▶ _What you should do_: Could you copy every entry exactly, dropping the pictures?

=== Data provided ===

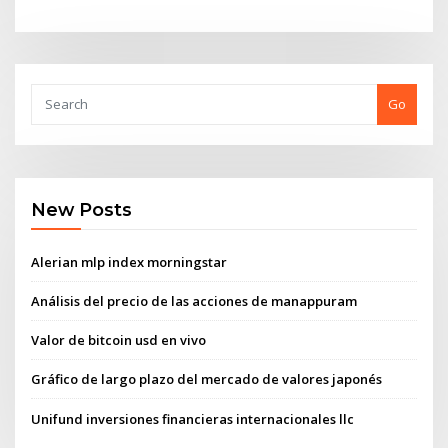
Go
New Posts
Alerian mlp index morningstar
Análisis del precio de las acciones de manappuram
Valor de bitcoin usd en vivo
Gráfico de largo plazo del mercado de valores japonés
Unifund inversiones financieras internacionales llc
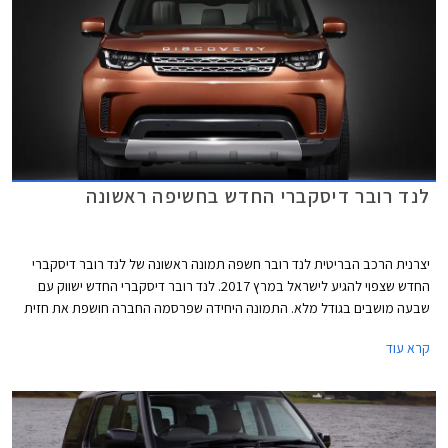
לנד רובר דיסקברי החדש בחשיפה ראשונה
יצרנית הרכב הבריטית לנד רובר חשפה תמונה ראשונה של לנד רובר דיסקברי
החדש שצפוי להגיע לישראל במרץ 2017. לנד רובר דיסקברי החדש ישווק עם
שבעה מושבים בגודל מלא. התמונה היחידה שפרסמה החברה חושפת את חזית
הרכב ומגלה עיצוב ספורטיבי עם יחידות תאורה צרות ומעוצבות בשילוב תאורת
קרא עוד
יום LED. הגריל התכנס לטובת כונסי אוויר מוגדלים ופגוש מאסיבי מבעבר,
היוצרים מראה שרירי ומודרני לעומת העיצוב המרובע של לנד רובר
דיסקברי הנוכחי. הקו העיצובי החדש תואם את שפת העיצוב שהוצגה עם לנד
רובר דיסקברי ספורט החדש.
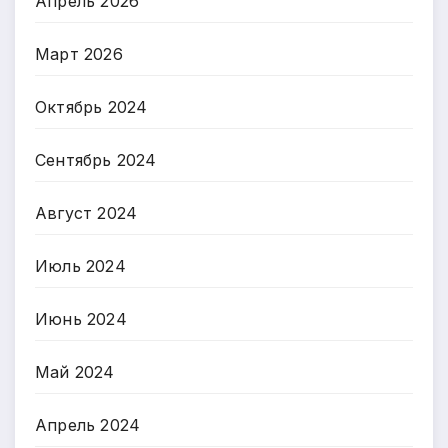
Апрель 2026
Март 2026
Октябрь 2024
Сентябрь 2024
Август 2024
Июль 2024
Июнь 2024
Май 2024
Апрель 2024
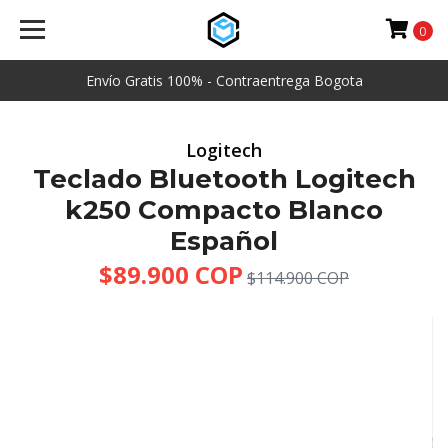
0
Envío Gratis 100% - Contraentrega Bogota
Logitech
Teclado Bluetooth Logitech
k250 Compacto Blanco
Español
$89.900 COP
$114.900 COP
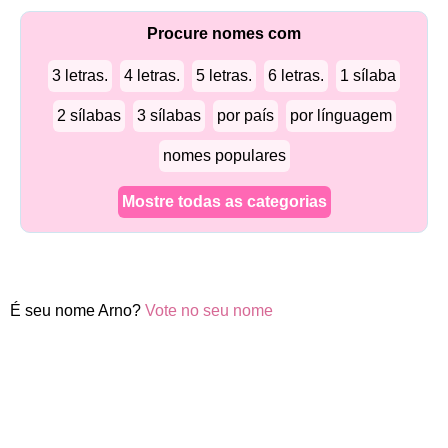
Procure nomes com
3 letras.
4 letras.
5 letras.
6 letras.
1 sílaba
2 sílabas
3 sílabas
por país
por línguagem
nomes populares
Mostre todas as categorias
É seu nome Arno?
Vote no seu nome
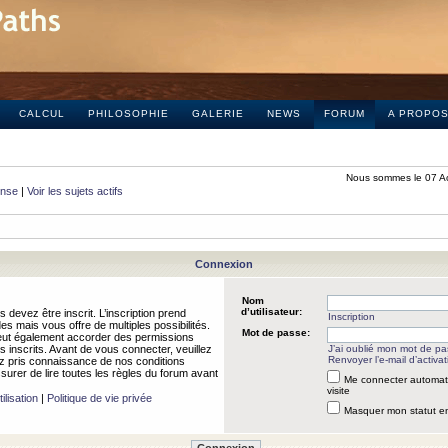
CALCUL
PHILOSOPHIE
GALERIE
NEWS
FORUM
A PROPO
Nous sommes le 07 A
onse
|
Voir les sujets actifs
Connexion
Nom
d’utilisateur:
 devez être inscrit. L’inscription prend
Inscription
 mais vous offre de multiples possibilités.
Mot de passe:
peut également accorder des permissions
rs inscrits. Avant de vous connecter, veuillez
J’ai oublié mon mot de p
Renvoyer l’e-mail d’activat
 pris connaissance de nos conditions
assurer de lire toutes les règles du forum avant
Me connecter automat
visite
ilisation
|
Politique de vie privée
Masquer mon statut en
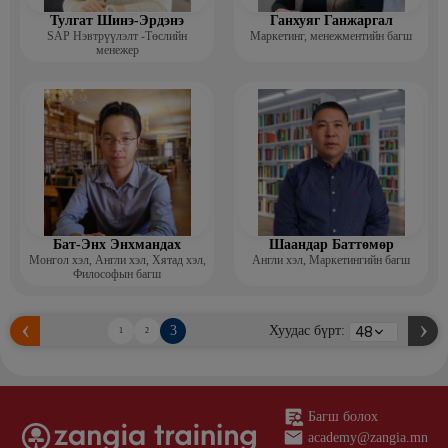
Тулгат Шинэ-Эрдэнэ
Ганхуяг Ганжаргал
SAP Нэвтрүүлэлт -Төслийн
Маркетинг, менежментийн багш
менежер
Бат-Энх Энхмандах
Шаандар Баттөмөр
Монгол хэл, Англи хэл, Хятад хэл,
Англи хэл, Маркетингийн багш
Философын багш
3
Хуудас бүрт:
1
2
Багш болох
academy@zangia.mn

===

▶ _Output for this exercise_:
Go
New Posts
Alerian mlp index morningstar
Análisis del precio de las acciones de manappuram
Valor de bitcoin usd en vivo
Gráfico de largo plazo del mercado de valores japonés
Unifund inversiones financieras internacionales llc
לנד רובר דיסקברי החדש בחשיפה ראשונה
יצרנית הרכב הבריטית לנד רובר חשפה תמונה ראשונה של לנד רובר דיסקברי
החדש שצפוי להגיע לישראל במרץ 2017. לנד רובר דיסקברי החדש ישווק עם
שבעה מושבים בגודל מלא. התמונה היחידה שפרסמה החברה חושפת את חזית
הרכב ומגלה עיצוב ספורטיבי עם יחידות תאורה צרות ומעוצבות בשילוב תאורת
קרא עוד
יום LED. הגריל התכנס לטובת כונסי אוויר מוגדלים ופגוש מאסיבי מבעבר,
היוצרים מראה שרירי ומודרני לעומת העיצוב המרובע של לנד רובר
דיסקברי הנוכחי. הקו העיצובי החדש תואם את שפת העיצוב שהוצגה עם לנד
רובר דיסקברי ספורט החדש.
Апрель 2026
Март 2026
Октябрь 2024
Сентябрь 2024
Август 2024
Июль 2024
Июнь 2024
Май 2024
Апрель 2024
0
Envío Gratis 100% - Contraentrega Bogota
Logitech
Teclado Bluetooth Logitech
k250 Compacto Blanco
Español
$89.900 COP
$114.900 COP
Procure nomes com
3 letras.
4 letras.
5 letras.
6 letras.
1 sílaba
2 sílabas
3 sílabas
por país
por línguagem
nomes populares
Mostre todas as categorias
É seu nome Arno?
Vote no seu nome
CALCUL
PHILOSOPHIE
GALERIE
NEWS
FORUM
A PROPO
Nous sommes le 07 A
onse
|
Voir les sujets actifs
Connexion
Nom
d’utilisateur:
 devez être inscrit. L’inscription prend
Inscription
 mais vous offre de multiples possibilités.
Mot de passe:
peut également accorder des permissions
rs inscrits. Avant de vous connecter, veuillez
J’ai oublié mon mot de p
Renvoyer l’e-mail d’activat
 pris connaissance de nos conditions
assurer de lire toutes les règles du forum avant
Me connecter automat
visite
ilisation
|
Politique de vie privée
Masquer mon statut en
Тулгат Шинэ-Эрдэнэ
Ганхуяг Ганжаргал
SAP Нэвтрүүлэлт -Төслийн
Маркетинг, менежментийн багш
менежер
Бат-Энх Энхмандах
Шаандар Баттөмөр
Монгол хэл, Англи хэл, Хятад хэл,
Англи хэл, Маркетингийн багш
Философын багш
3
Хуудас бүрт:
1
2
Багш болох
academy@zangia.mn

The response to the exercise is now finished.